The word “Big Data”, is almost self-explanatory and easily can be inferred it is related to a huge amount of data. But, it usually applies when we are talking in IT industry and more specifically in web technologies. The most famous users of “big data” technologies, can be guessed easily. That’s right: The search engines like Google and Bing. It is good to know that almost there are just this 2 search engines and other famous websites which have search engine (like yahoo.com or msn.com or etc), just use one of these two search engines. In this article, I want to talk about commercial technologies which used in “Big Data” industry.
One of most famous technologies is “Hadoop”. Hadoop is a large environment or echosystem which includes lots of sub-systems or sub-environment like: Apache Hive, Apache Pig, Impala, Apache Mahout, Zookeeper, Apache HBase and etc.
In big data, the data will store in distributed data storage units and it is not like usual SQL based databases which data stores in one place. The Hadoop use “MapReduce programming model” to handle accessing to data and fetching data from database. Hadoop is written in Java and like other java applications, is cross-platform software environment which runs in any operating system.

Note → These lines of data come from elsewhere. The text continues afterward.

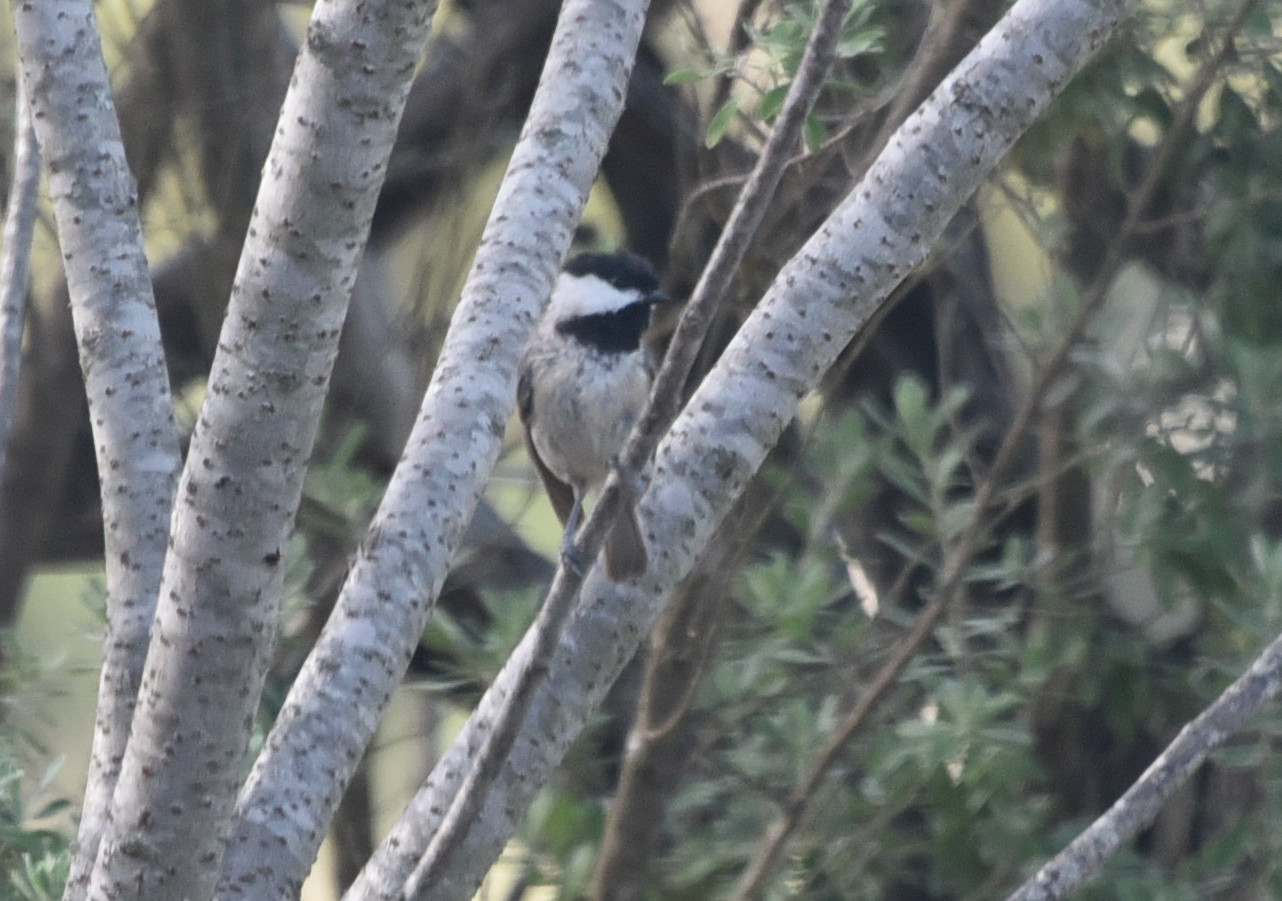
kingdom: Animalia
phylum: Chordata
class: Aves
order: Passeriformes
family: Paridae
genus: Poecile
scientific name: Poecile carolinensis
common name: Carolina chickadee
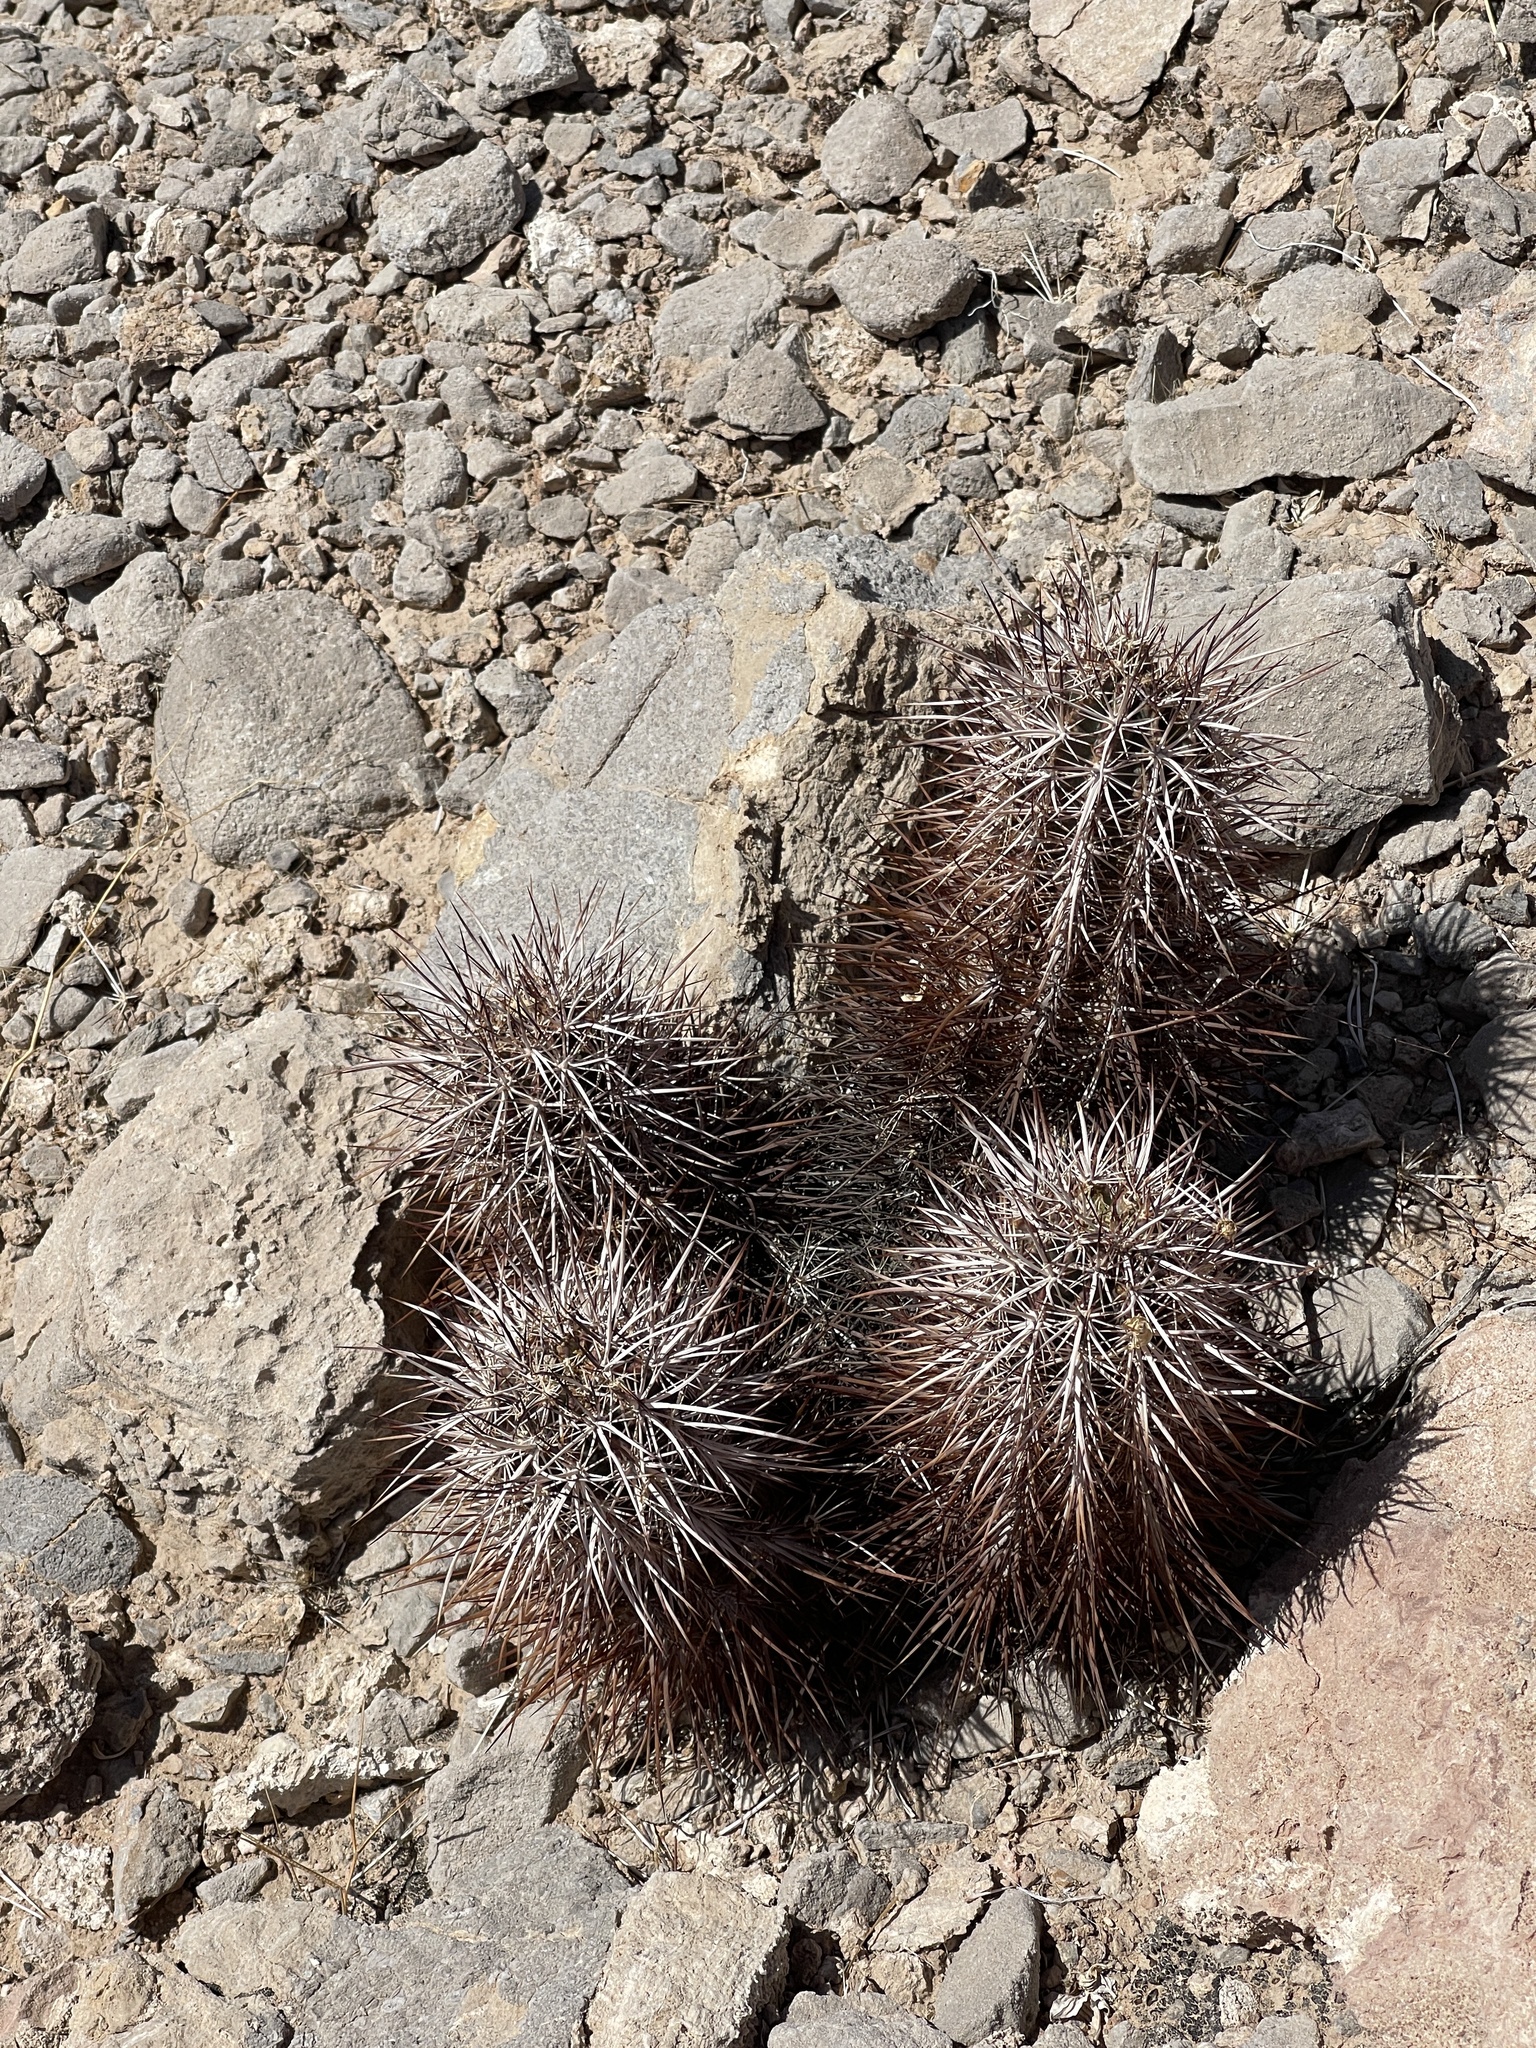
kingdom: Plantae
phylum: Tracheophyta
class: Magnoliopsida
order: Caryophyllales
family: Cactaceae
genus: Echinocereus
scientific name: Echinocereus engelmannii
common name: Engelmann's hedgehog cactus
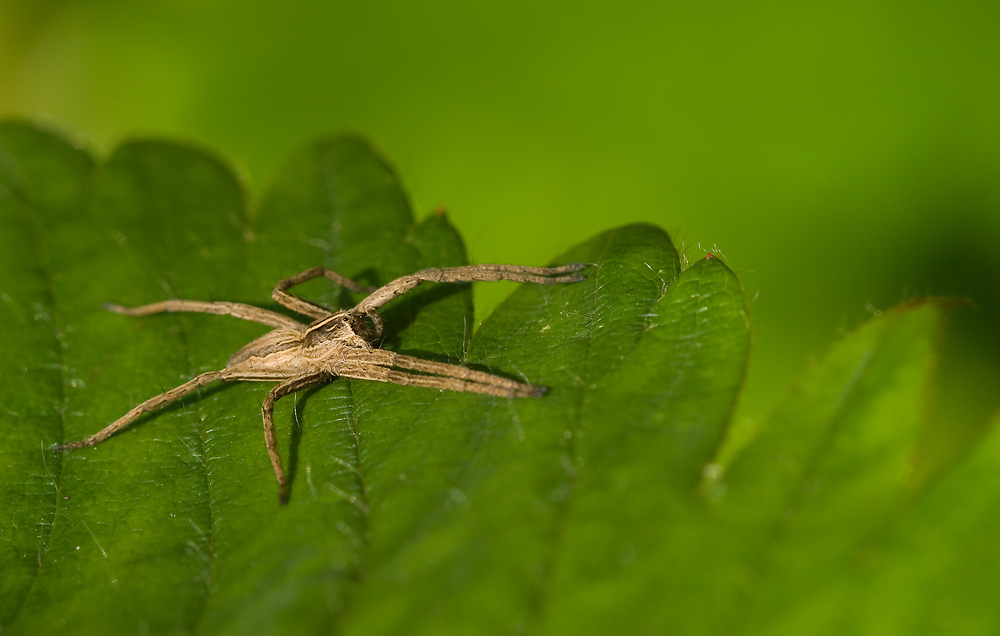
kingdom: Animalia
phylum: Arthropoda
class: Arachnida
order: Araneae
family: Pisauridae
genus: Pisaura
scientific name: Pisaura mirabilis
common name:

Hadoop came out of the projects designed in GOOGLE Company for data processing in 2006, but after a while was widely used in many other big companies worldwide. Hadoop has apache license and it is good to know, most of modern technologies in software and IT industry, are licensed by “Apache Software Foundation” or “MIT”.
We can name other technologies in Big Data as: Apache Cassandra, NoSql databases like MongoDB, RapidMiner, Elasticsearch, Apache Kafka, Apache Spark, Splunk, RainStor, Hunk, Presto and etc. But Hadoop is widely use and it is accessible in cloud provider servers like AWS, Azure, Cloudera and etc and in couple of minutes, you can buy and implement Hadoop in one of those cloud servers.